Segment Start: Input for this task

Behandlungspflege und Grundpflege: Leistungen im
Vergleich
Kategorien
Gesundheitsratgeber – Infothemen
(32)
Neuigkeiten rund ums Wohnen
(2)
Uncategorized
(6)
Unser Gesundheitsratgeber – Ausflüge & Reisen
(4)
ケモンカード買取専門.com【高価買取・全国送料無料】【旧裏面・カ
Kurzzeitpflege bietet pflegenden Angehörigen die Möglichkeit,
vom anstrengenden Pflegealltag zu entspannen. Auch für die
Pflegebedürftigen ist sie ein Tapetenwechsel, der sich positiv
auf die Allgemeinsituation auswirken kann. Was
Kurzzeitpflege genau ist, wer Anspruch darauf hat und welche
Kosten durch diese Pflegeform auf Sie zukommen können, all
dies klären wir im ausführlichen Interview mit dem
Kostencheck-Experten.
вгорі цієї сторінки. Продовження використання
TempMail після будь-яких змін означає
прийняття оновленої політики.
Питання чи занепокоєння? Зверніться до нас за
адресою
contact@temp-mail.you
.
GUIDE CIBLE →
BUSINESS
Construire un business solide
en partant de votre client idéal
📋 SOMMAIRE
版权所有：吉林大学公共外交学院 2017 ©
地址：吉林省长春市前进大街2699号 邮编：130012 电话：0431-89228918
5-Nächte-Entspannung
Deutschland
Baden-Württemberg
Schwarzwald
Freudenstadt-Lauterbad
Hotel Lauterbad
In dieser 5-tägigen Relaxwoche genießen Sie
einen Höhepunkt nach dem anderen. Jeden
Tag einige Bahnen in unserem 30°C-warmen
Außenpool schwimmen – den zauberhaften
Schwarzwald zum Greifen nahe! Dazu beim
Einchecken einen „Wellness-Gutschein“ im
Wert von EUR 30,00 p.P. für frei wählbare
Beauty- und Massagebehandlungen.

Segment End: Input for this task

> **What the task requires**
Line for line, set down the listing above again.

> **Solution to the problem**
Behandlungspflege und Grundpflege: Leistungen im
Vergleich
Kategorien
Gesundheitsratgeber – Infothemen
(32)
Neuigkeiten rund ums Wohnen
(2)
Uncategorized
(6)
Unser Gesundheitsratgeber – Ausflüge & Reisen
(4)
ケモンカード買取専門.com【高価買取・全国送料無料】【旧裏面・カ
Kurzzeitpflege bietet pflegenden Angehörigen die Möglichkeit,
vom anstrengenden Pflegealltag zu entspannen. Auch für die
Pflegebedürftigen ist sie ein Tapetenwechsel, der sich positiv
auf die Allgemeinsituation auswirken kann. Was
Kurzzeitpflege genau ist, wer Anspruch darauf hat und welche
Kosten durch diese Pflegeform auf Sie zukommen können, all
dies klären wir im ausführlichen Interview mit dem
Kostencheck-Experten.
вгорі цієї сторінки. Продовження використання
TempMail після будь-яких змін означає
прийняття оновленої політики.
Питання чи занепокоєння? Зверніться до нас за
адресою
contact@temp-mail.you
.
GUIDE CIBLE →
BUSINESS
Construire un business solide
en partant de votre client idéal
📋 SOMMAIRE
版权所有：吉林大学公共外交学院 2017 ©
地址：吉林省长春市前进大街2699号 邮编：130012 电话：0431-89228918
5-Nächte-Entspannung
Deutschland
Baden-Württemberg
Schwarzwald
Freudenstadt-Lauterbad
Hotel Lauterbad
In dieser 5-tägigen Relaxwoche genießen Sie
einen Höhepunkt nach dem anderen. Jeden
Tag einige Bahnen in unserem 30°C-warmen
Außenpool schwimmen – den zauberhaften
Schwarzwald zum Greifen nahe! Dazu beim
Einchecken einen „Wellness-Gutschein“ im
Wert von EUR 30,00 p.P. für frei wählbare
Beauty- und Massagebehandlungen.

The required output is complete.